Point de vue signé par Jean-Luc Mélenchon, sénateur de l'Essonne, paru dans l'hebdomadaire Le Nouvel Observateur daté du 7 octobre 2004.


 
Cher Lionel,

Ton argumentation est forte et claire. Certes, elle ne m’a pas convaincu. Mais au moins tu n’essaies pas de nous vendre des choses qui ne sont pas. Je pense ici aux partisans du « oui socialiste », lorsqu’ils proposent d’approuver ce texte pour commencer aussitôt après son adoption une renégociation. Toi, c’est un oui sec que tu décris. C’est honnête.
D’abord, parce que le mécanisme de verrouillage prévu par la Constitution pour sa révision ne permet pas autre chose.
Ensuite, parce que le calendrier anéantit la thèse d’une possible révision immédiate. En effet un président de gauche qui aurait voté oui en 2005 n’aurait aucune crédibilité devant ses pairs européens deux ans après, en 2007, pour exiger la modification d’un texte qui d’ailleurs ne serait lui-même appliqué que deux ans plus tard, en 2009.
De plus le Parlement européen qui aurait à le prendre en charge ne sera élu que trois ans après, en 2010 ! Dès lors, l’approbation du contenu de la Constitution s’imposera aux socialistes au moins pour deux mandats présidentiels, par simple cohérence de calendrier. Il nous faudrait donc l’assumer au moins pendant tout ce temps-là dans nos campagnes, nos programmes et aussi pour nos alliances...

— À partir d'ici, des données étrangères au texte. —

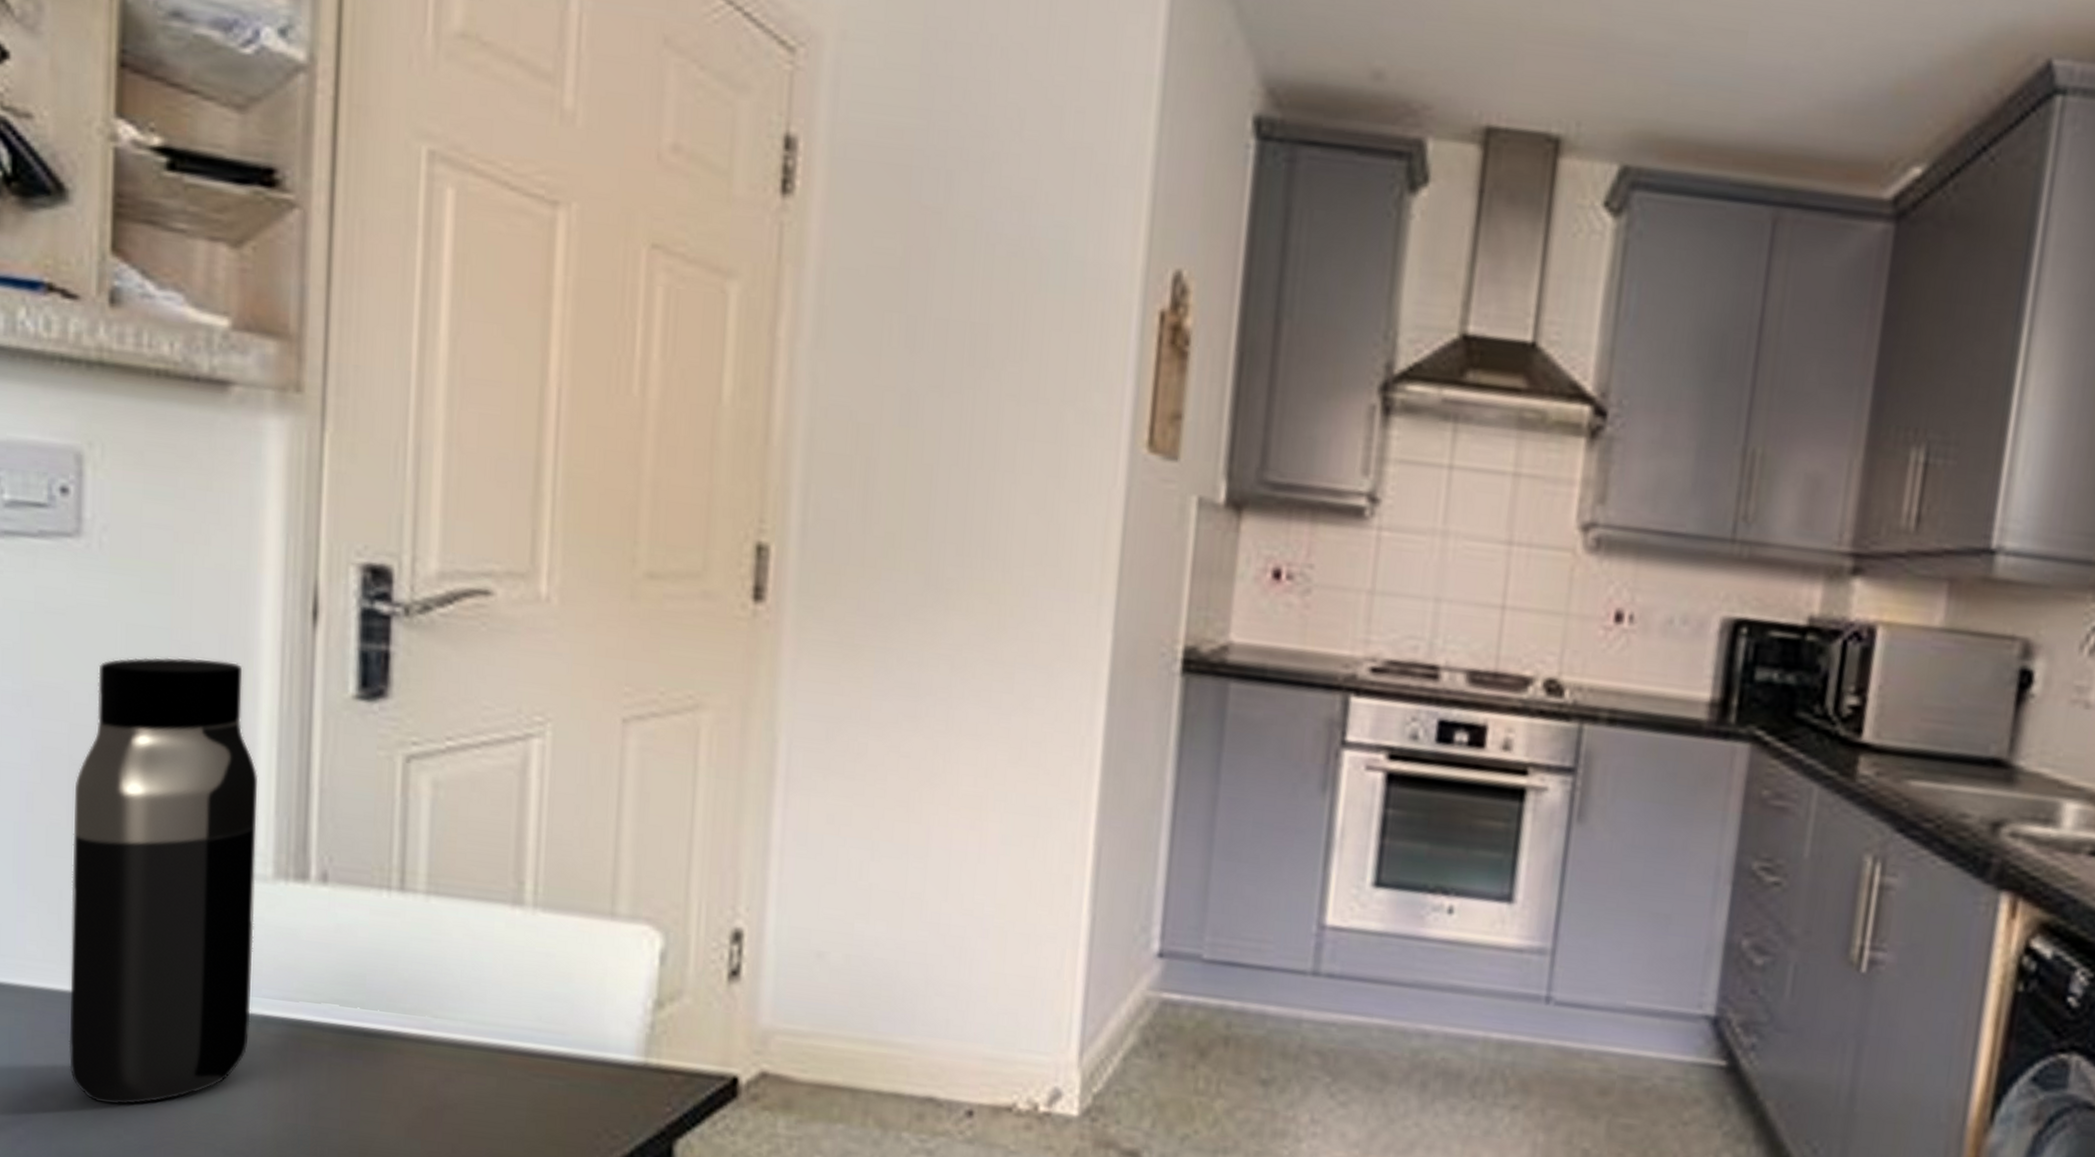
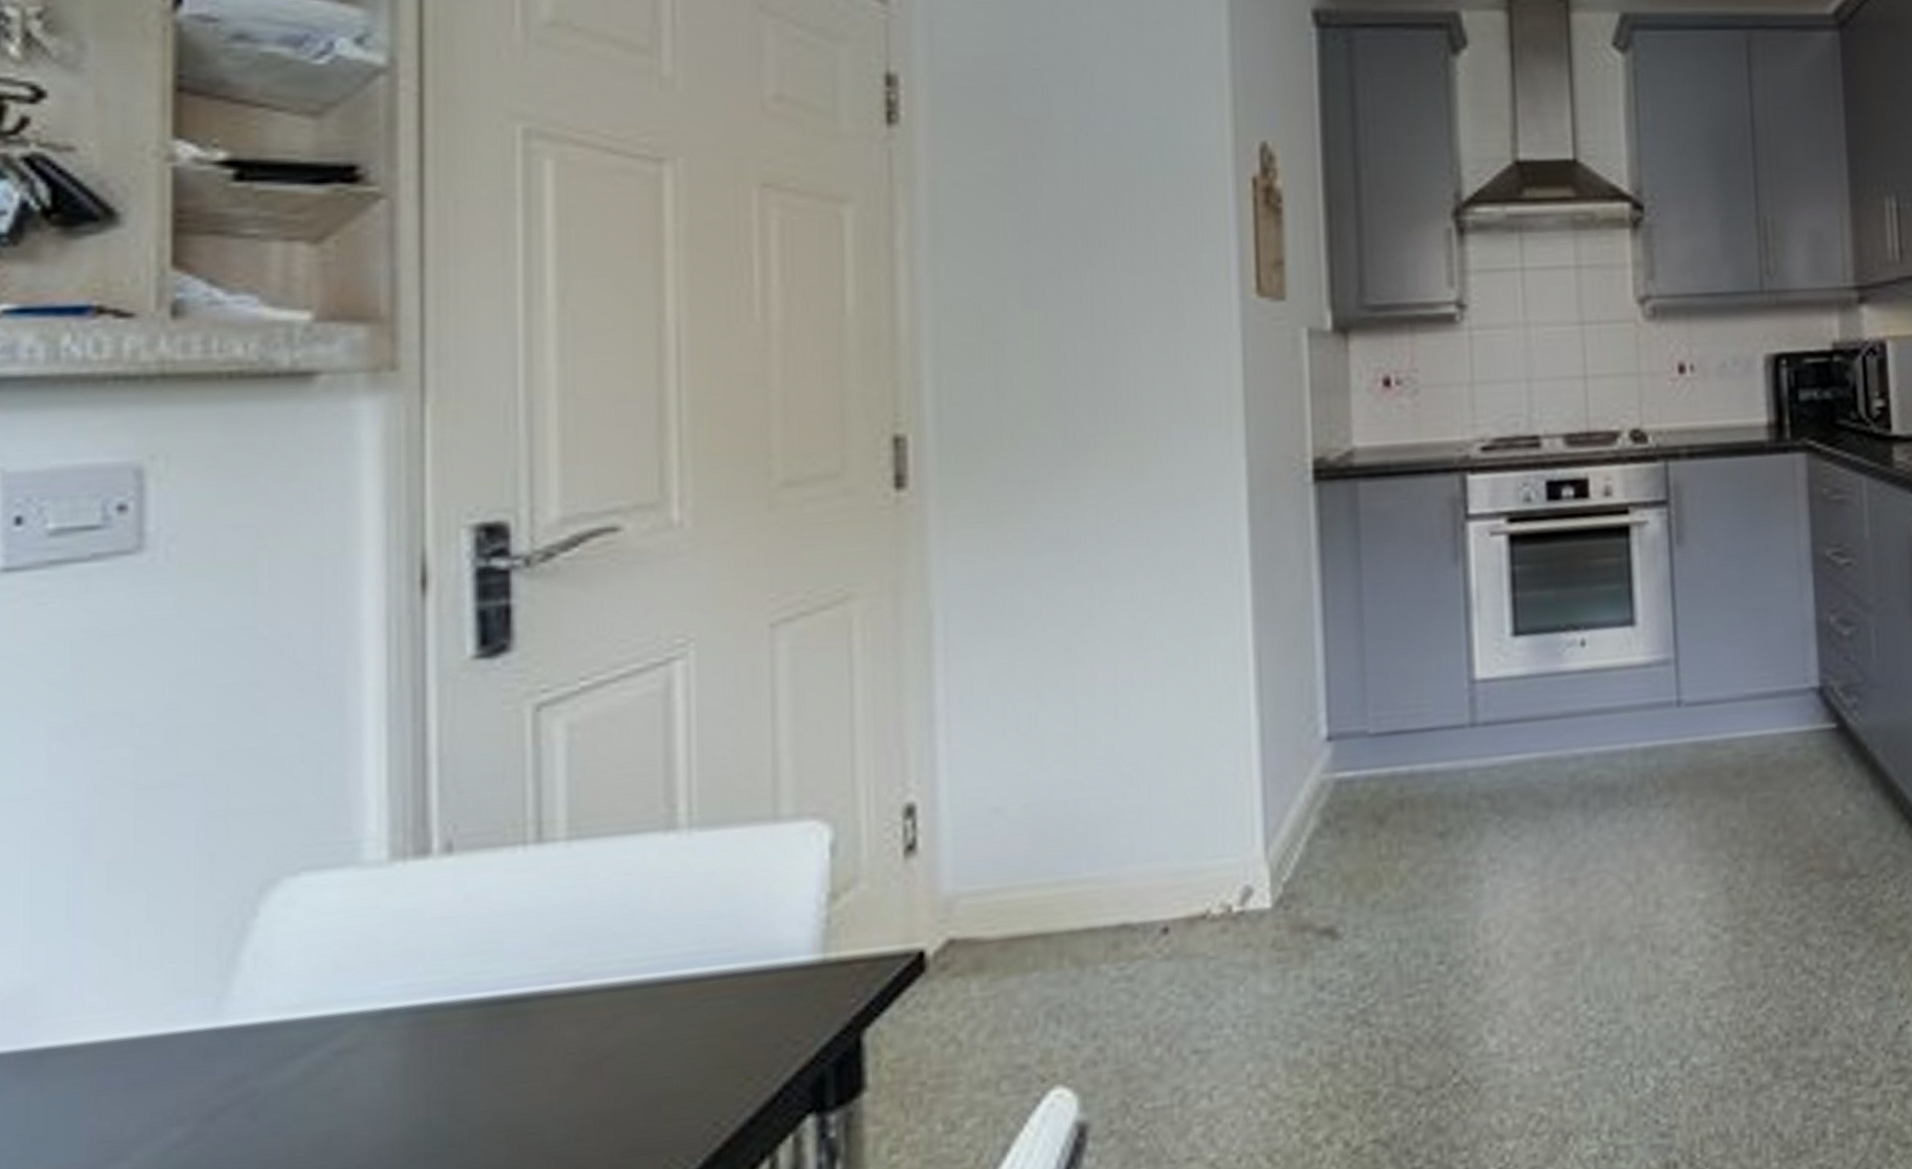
water bottle: present [69,657,259,1105] -> none [141,647,368,1153]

Voyons les trois raisons de dire oui que tu présentes.

La première dit que le traité constitutionnel est « un compromis acceptable ». Pour moi, au contraire, il n’est pas acceptable non pas parce que ce serait un compromis mais à l’inverse parce que ce n’en est pas un. D’une façon générale, une Constitution n’a pas le caractère provisoire et contractuel d’un compromis. C’est une norme choisie pour durer, opposable à toute autre décision d’où qu’elle émane. Il en est de même ici. Dès lors, aucun candidat socialiste, à quelque élection que ce soit, ne pourra plus jamais proposer honnêtement un programme qui aille plus loin que ne le permet ce texte. Ni ensuite voter de loi ou de délibération qui n’y soit pas conforme. La Constitution inaugure ainsi un processus de souveraineté populaire limitée. Comment construire un compromis social nécessairement évolutif dans un cadre délibérément aussi rigide ? La pratique sociale-démocrate à laquelle tu tiens n’a pas de place dans l’espace politique de cette Constitution. Si cette analyse du texte est juste, alors, dire oui, ce n’est pas approuver un compromis mais signer une capitulation.

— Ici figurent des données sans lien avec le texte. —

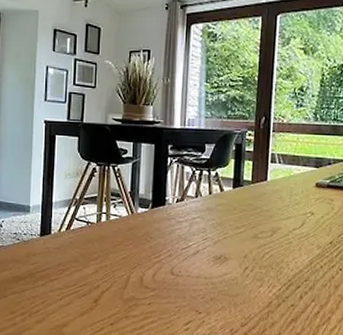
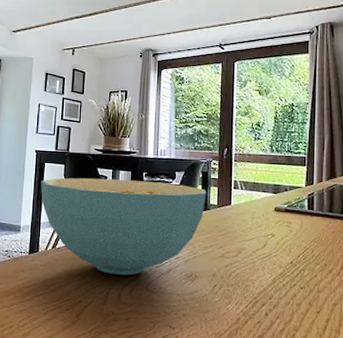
cereal bowl: none [52,152,240,258] -> present [41,178,207,275]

Ta deuxième raison affirme que la « thèse d’une crise européenne salutaire résultant du non [serait] chimérique ». Tu précises même que la crise serait d’autant plus dangereuse qu’on n’en connaîtrait pas l’issue. C’est une nouveauté totale que cette théorie de la crise dans la pensée de gauche! Démocrite n’affirmait-il pas cinq siècles avant notre ère que la lutte est mère de toute chose ? Faut-il en connaître l’issue pour la commencer ? Alors, à quoi bon résister contre plus fort que soi ? A quoi bon se syndiquer, manifester ou faire acte de candidature puisqu’on n’est jamais certain de l’issue ? Dans cet état d’esprit, Antigone elle-même aurait dû dire oui à Créon !

En refusant la crise nécessaire pour obtenir une remise à plat du processus constitutionnel en Europe, nous refuserions en fait d’affronter la crise dans laquelle l’Europe se trouve déjà, comme l’ont montré les votes des européennes. Et on se disqualifie aussi pour offrir une issue positive aux crises futures qui viendront de la contradiction permanente entre cette Constitution et la demande sociale des peuples. Nous ne choisissons donc pas une crise mais entre deux crises: celle qu’on nous impose de subir ou celle qui nous rend maîtres de nos décisions. L’expérience de notre refus de la crise européenne à Amsterdam, Barcelone et Nice a largement démontré comment la peur de la crise peut nous crucifier.

Ta troisième raison déclare: dire non au traité n’est pas la meilleure façon de dire non à Jacques Chirac. Certes. Mais ce n’est pas non plus la plus mauvaise. En tout cas ce n’est pas en disant oui avec Chirac qu’on lui dit le mieux non! Et va savoir: si c’est non, peut-être lui resterait-il assez de gaullisme pour partir séance tenante. On aura gagné deux ans. Et il nous resterait toujours le traité de Nice en application. Tu avais dit à l’époque, Lionel, qu’il corrigeait le calamiteux traité d’Amsterdam. Avec le non, on s’épargne d’avance une calamité de plus.